During halftime of a recent installment of "Sunday Night Football" on NBC, Bob Costas delivered a scathing rant against excessive touchdown celebrations that was, in large part, inspired by the antics of Buffalo Bills wide receiver Stevie Johnson's antics after scoring a touchdown against the Jets. But it's hard to imagine that Costas -- or even the harshest foe of football fun roaming the corridors of power in the NFL or NCAA -- would agree to this draconian enforcement of anti-celebration rules that cost a high school the most important win in school history.
Trailing Blue Hills 16-14 in the final minutes with the ball on his own 44-yard-line, Boston Cathedral High School quarterback Matthew Owens' took the shotgun snap, faked the handoff and ran to his right. The senior burst through the hole and sprinted into the end zone for what looked like the game-winning touchdown, giving Boston Cathedral its first Super Bowl title in school history.
But a referee had thrown a flag just after Owens crossed the 20-yard-line because the quarterback had raised his arm and pointed his finger toward the sky.
Owens had apparently violated the new Massachusetts Interscholastic Athletic Association sportsmanship rule, which prohibits any celebratory or taunting behavior by someone scoring a touchdown. Click HERE to look at the rule.

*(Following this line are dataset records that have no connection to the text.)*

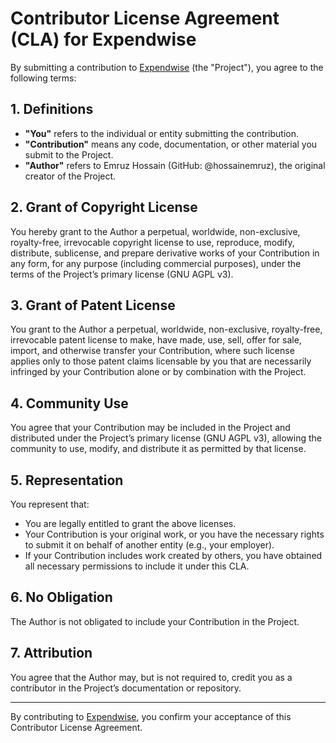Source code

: # Contributor License Agreement (CLA) for Expendwise

By submitting a contribution to [Expendwise](https://github.com/expendwise/expendwise) (the "Project"), you agree to the following terms:

## 1. Definitions
- **"You"** refers to the individual or entity submitting the contribution.  
- **"Contribution"** means any code, documentation, or other material you submit to the Project.  
- **"Author"** refers to Emruz Hossain (GitHub: @hossainemruz), the original creator of the Project.

## 2. Grant of Copyright License
You hereby grant to the Author a perpetual, worldwide, non-exclusive, royalty-free, irrevocable copyright license to use, reproduce, modify, distribute, sublicense, and prepare derivative works of your Contribution in any form, for any purpose (including commercial purposes), under the terms of the Project’s primary license (GNU AGPL v3).

## 3. Grant of Patent License
You grant to the Author a perpetual, worldwide, non-exclusive, royalty-free, irrevocable patent license to make, have made, use, sell, offer for sale, import, and otherwise transfer your Contribution, where such license applies only to those patent claims licensable by you that are necessarily infringed by your Contribution alone or by combination with the Project.

## 4. Community Use
You agree that your Contribution may be included in the Project and distributed under the Project’s primary license (GNU AGPL v3), allowing the community to use, modify, and distribute it as permitted by that license.

## 5. Representation
You represent that:  
- You are legally entitled to grant the above licenses.  
- Your Contribution is your original work, or you have the necessary rights to submit it on behalf of another entity (e.g., your employer).  
- If your Contribution includes work created by others, you have obtained all necessary permissions to include it under this CLA.

## 6. No Obligation
The Author is not obligated to include your Contribution in the Project.

## 7. Attribution
You agree that the Author may, but is not required to, credit you as a contributor in the Project’s documentation or repository.

---

By contributing to [Expendwise](https://github.com/expendwise/expendwise), you confirm your acceptance of this Contributor License Agreement.
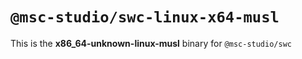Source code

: # `@msc-studio/swc-linux-x64-musl`

This is the **x86_64-unknown-linux-musl** binary for `@msc-studio/swc`
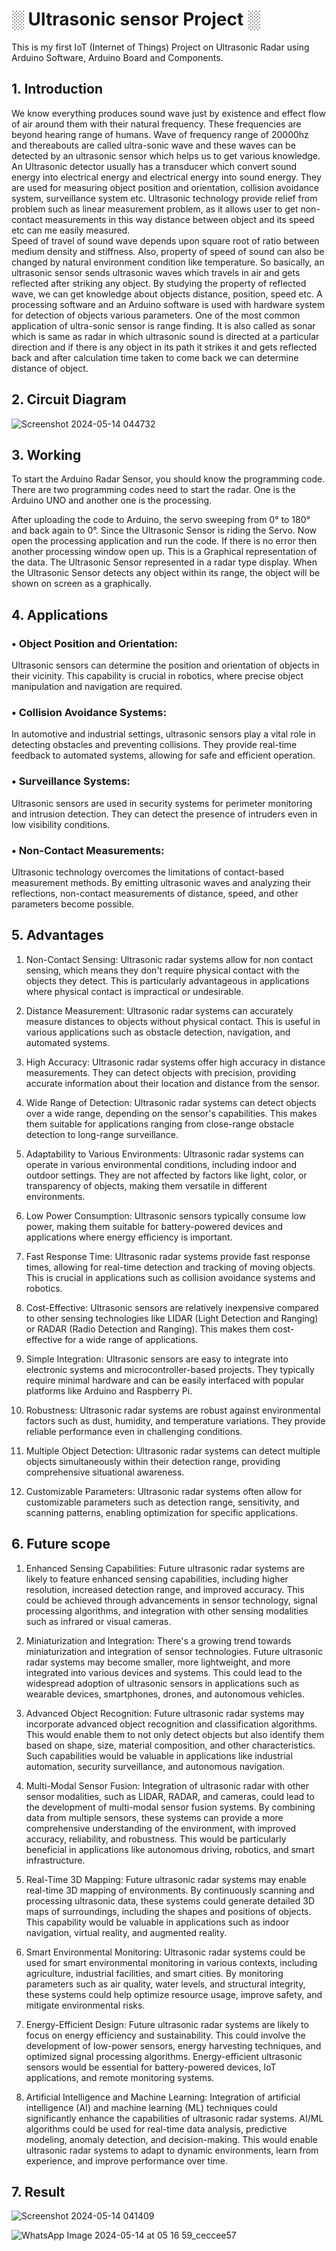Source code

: # ░ Ultrasonic sensor Project ░
This is my first IoT (Internet of Things) Project on Ultrasonic Radar using Arduino Software, Arduino Board and Components.



## 1. Introduction
We know everything produces sound wave just by existence and effect flow of air 
around them with their natural frequency. These frequencies are beyond hearing 
range of humans. Wave of frequency range of 20000hz and thereabouts are called 
ultra-sonic wave and these waves can be detected by an ultrasonic sensor which 
helps us to get various knowledge.  
An Ultrasonic detector usually has a transducer which convert sound energy into 
electrical energy and electrical energy into sound energy. They are used for 
measuring object position and orientation, collision avoidance system, surveillance 
system etc. Ultrasonic technology provide relief from problem such as linear 
measurement problem, as it allows user to get non-contact measurements in this way 
distance between object and its speed etc can me easily measured.  
Speed of travel of sound wave depends upon square root of ratio between medium 
density and stiffness. Also, property of speed of sound can also be changed by natural 
environment condition like temperature. So basically, an ultrasonic sensor sends 
ultrasonic waves which travels in air and gets reflected after striking any object. By 
studying the property of reflected wave, we can get knowledge about objects 
distance, position, speed etc. A processing software and an Arduino software is used 
with hardware system for detection of objects various parameters. One of the most 
common application of ultra-sonic sensor is range finding. It is also called as sonar 
which is same as radar in which ultrasonic sound is directed at a particular direction 
and if there is any object in its path it strikes it and gets reflected back and after 
calculation time taken to come back we can determine distance of object. 

## 2. Circuit Diagram
![Screenshot 2024-05-14 044732](https://github.com/Adityadoijad/Ultrasonic-Radar/assets/133260326/8db3553a-594c-4b05-b5d7-db7d511c228a)

## 3. Working
To start the Arduino Radar Sensor, you should know the programming 
code. There are two programming codes need to start the radar. One is the Arduino 
UNO and another one is the processing. 
 
After uploading the code to Arduino, the servo sweeping from 0° to 180° and back 
again to 0°. Since the Ultrasonic Sensor is riding the Servo. Now open the processing 
application and run the code. If there is no error then another processing window 
open up. This is a Graphical representation of the data. The Ultrasonic Sensor 
represented in a radar type display. When the Ultrasonic Sensor detects any object 
within its range, the object will be shown on screen as a graphically. 

## 4. Applications
### • Object Position and Orientation:
Ultrasonic sensors can determine the 
position and orientation of objects in their vicinity. This capability is 
crucial in robotics, where precise object manipulation and navigation are 
required. 
 
### • Collision Avoidance Systems: 
In automotive and industrial settings, 
ultrasonic sensors play a vital role in detecting obstacles and preventing 
collisions. They provide real-time feedback to automated systems, 
allowing for safe and efficient operation. 
 
### • Surveillance Systems:
Ultrasonic sensors are used in security systems 
for perimeter monitoring and intrusion detection. They can detect the 
presence of intruders even in low visibility conditions. 
 
### • Non-Contact Measurements: 
Ultrasonic technology overcomes the 
limitations of contact-based measurement methods. By emitting 
ultrasonic waves and analyzing their reflections, non-contact 
measurements of distance, speed, and other parameters become 
possible. 

## 5. Advantages

1. Non-Contact Sensing: Ultrasonic radar systems allow for non
contact sensing, which means they don't require physical contact with the 
objects they detect. This is particularly advantageous in applications 
where physical contact is impractical or undesirable. 
 
2. Distance Measurement: Ultrasonic radar systems can accurately 
measure distances to objects without physical contact. This is useful in 
various applications such as obstacle detection, navigation, and 
automated systems. 
 
3. High Accuracy: Ultrasonic radar systems offer high accuracy in 
distance measurements. They can detect objects with precision, providing 
accurate information about their location and distance from the sensor. 
 
4. Wide Range of Detection: Ultrasonic radar systems can detect 
objects over a wide range, depending on the sensor's capabilities. This 
makes them suitable for applications ranging from close-range obstacle 
detection to long-range surveillance. 
 
5. Adaptability to Various Environments: Ultrasonic radar systems 
can operate in various environmental conditions, including indoor and 
outdoor settings. They are not affected by factors like light, color, or 
transparency of objects, making them versatile in different environments. 
 
6. Low Power Consumption: Ultrasonic sensors typically consume low 
power, making them suitable for battery-powered devices and 
applications where energy efficiency is important. 
 
7. Fast Response Time: Ultrasonic radar systems provide fast response 
times, allowing for real-time detection and tracking of moving objects. 
This is crucial in applications such as collision avoidance systems and 
robotics. 
 
8. Cost-Effective: Ultrasonic sensors are relatively inexpensive 
compared to other sensing technologies like LIDAR (Light Detection and 
Ranging) or RADAR (Radio Detection and Ranging). This makes them 
cost-effective for a wide range of applications. 
 
9. Simple Integration: Ultrasonic sensors are easy to integrate into 
electronic systems and microcontroller-based projects. They typically 
require minimal hardware and can be easily interfaced with popular 
platforms like Arduino and Raspberry Pi. 
 
10. Robustness: Ultrasonic radar systems are robust against 
environmental factors such as dust, humidity, and temperature 
variations. They provide reliable performance even in challenging 
conditions. 
 
11. Multiple Object Detection: Ultrasonic radar systems can detect 
multiple objects simultaneously within their detection range, providing 
comprehensive situational awareness. 
 
12. Customizable Parameters: Ultrasonic radar systems often allow for 
customizable parameters such as detection range, sensitivity, and 
scanning patterns, enabling optimization for specific applications. 

## 6. Future scope
1. Enhanced Sensing Capabilities: Future ultrasonic radar systems are 
likely to feature enhanced sensing capabilities, including higher 
resolution, increased detection range, and improved accuracy. This could 
be achieved through advancements in sensor technology, signal 
processing algorithms, and integration with other sensing modalities such 
as infrared or visual cameras. 
 
2. Miniaturization and Integration: There's a growing trend towards 
miniaturization and integration of sensor technologies. Future ultrasonic 
radar systems may become smaller, more lightweight, and more 
integrated into various devices and systems. This could lead to the 
widespread adoption of ultrasonic sensors in applications such as 
wearable devices, smartphones, drones, and autonomous vehicles. 
 
3. Advanced Object Recognition: Future ultrasonic radar systems may 
incorporate advanced object recognition and classification algorithms. 
This would enable them to not only detect objects but also identify them 
based on shape, size, material composition, and other characteristics. 
Such capabilities would be valuable in applications like industrial 
automation, security surveillance, and autonomous navigation. 
 
4. Multi-Modal Sensor Fusion: Integration of ultrasonic radar with 
other sensor modalities, such as LIDAR, RADAR, and cameras, could lead 
to the development of multi-modal sensor fusion systems. By combining 
data from multiple sensors, these systems can provide a more 
comprehensive understanding of the environment, with improved 
accuracy, reliability, and robustness. This would be particularly beneficial 
in applications like autonomous driving, robotics, and smart 
infrastructure. 
 
5. Real-Time 3D Mapping: Future ultrasonic radar systems may enable 
real-time 3D mapping of environments. By continuously scanning and 
processing ultrasonic data, these systems could generate detailed 3D 
maps of surroundings, including the shapes and positions of objects. This 
capability would be valuable in applications such as indoor navigation, 
virtual reality, and augmented reality. 
 
6. Smart Environmental Monitoring: Ultrasonic radar systems could 
be used for smart environmental monitoring in various contexts, including 
agriculture, industrial facilities, and smart cities. By monitoring 
parameters such as air quality, water levels, and structural integrity, 
these systems could help optimize resource usage, improve safety, and 
mitigate environmental risks. 
 
7. Energy-Efficient Design: Future ultrasonic radar systems are likely 
to focus on energy efficiency and sustainability. This could involve the 
development of low-power sensors, energy harvesting techniques, and 
optimized signal processing algorithms. Energy-efficient ultrasonic 
sensors would be essential for battery-powered devices, IoT applications, 
and remote monitoring systems. 
 
8. Artificial Intelligence and Machine Learning: Integration of 
artificial intelligence (AI) and machine learning (ML) techniques could 
significantly enhance the capabilities of ultrasonic radar systems. AI/ML 
algorithms could be used for real-time data analysis, predictive modeling, 
anomaly detection, and decision-making. This would enable ultrasonic 
radar systems to adapt to dynamic environments, learn from experience, 
and improve performance over time.

## 7. Result
![Screenshot 2024-05-14 041409](https://github.com/Adityadoijad/Ultrasonic-Radar/assets/133260326/b2ccb5f6-958c-429c-8784-5b06b2a0ea47)

![WhatsApp Image 2024-05-14 at 05 16 59_ceccee57](https://github.com/Adityadoijad/Ultrasonic-Radar/assets/133260326/53da1156-cd6d-4f4f-8388-84b471c1986e)


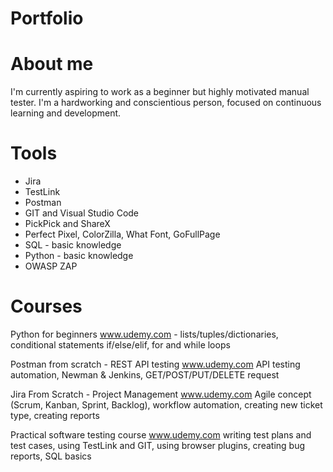# Portfolio
# About me
I'm currently aspiring to work as a beginner but highly motivated
manual tester. I'm a hardworking and conscientious person, focused on continuous
learning and development.
# Tools
- Jira
- TestLink
- Postman
- GIT and Visual Studio Code
- PickPick and ShareX
- Perfect Pixel, ColorZilla, What
Font, GoFullPage
- SQL - basic knowledge
- Python - basic knowledge
- OWASP ZAP
# Courses
Python for beginners www.udemy.com - 
lists/tuples/dictionaries, conditional statements if/else/elif, for and while loops 

Postman from scratch - REST API testing www.udemy.com 
API testing automation, Newman & Jenkins, GET/POST/PUT/DELETE request

Jira From Scratch - Project Management www.udemy.com 
Agile concept (Scrum, Kanban, Sprint, Backlog), workflow automation, creating new
ticket type, creating reports

Practical software testing course www.udemy.com 
writing test plans and test cases, using TestLink and GIT, using browser plugins,
creating bug reports, SQL basics
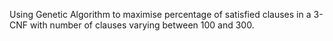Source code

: Using Genetic Algorithm to maximise percentage of satisfied clauses in a 3-CNF with number of clauses varying between 100 and 300.
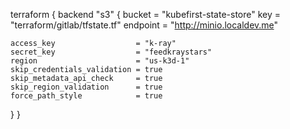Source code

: terraform {
  backend "s3" {
    bucket   = "kubefirst-state-store"
    key      = "terraform/gitlab/tfstate.tf"
    endpoint = "http://minio.localdev.me"

    access_key                  = "k-ray"
    secret_key                  = "feedkraystars"
    region                      = "us-k3d-1"
    skip_credentials_validation = true
    skip_metadata_api_check     = true
    skip_region_validation      = true
    force_path_style            = true
  }
}
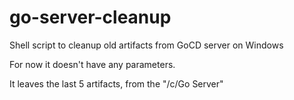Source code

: # go-server-cleanup
Shell script to cleanup old artifacts from GoCD server on Windows

For now it doesn't have any parameters.

It leaves the last 5 artifacts, from the "/c/Go Server"
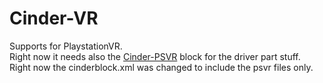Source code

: # Cinder-VR

Supports for PlaystationVR.  
Right now it needs also the [Cinder-PSVR](https://github.com/seph14/Cinder-PSVR.git) block for the driver part stuff.  
Right now the cinderblock.xml was changed to include the psvr files only.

With the score called back, Boston Cathedral was unable to score before time expired and Blue Hills held on to win, 16-14.
"[The game] got taken away from us, and what else can you do," Boston Cathedral head coach Duane Sigsbury said. "If you're going to take away from a kid being excited because he just made the play of his life, shame on you."
Given the rule, was this the right call?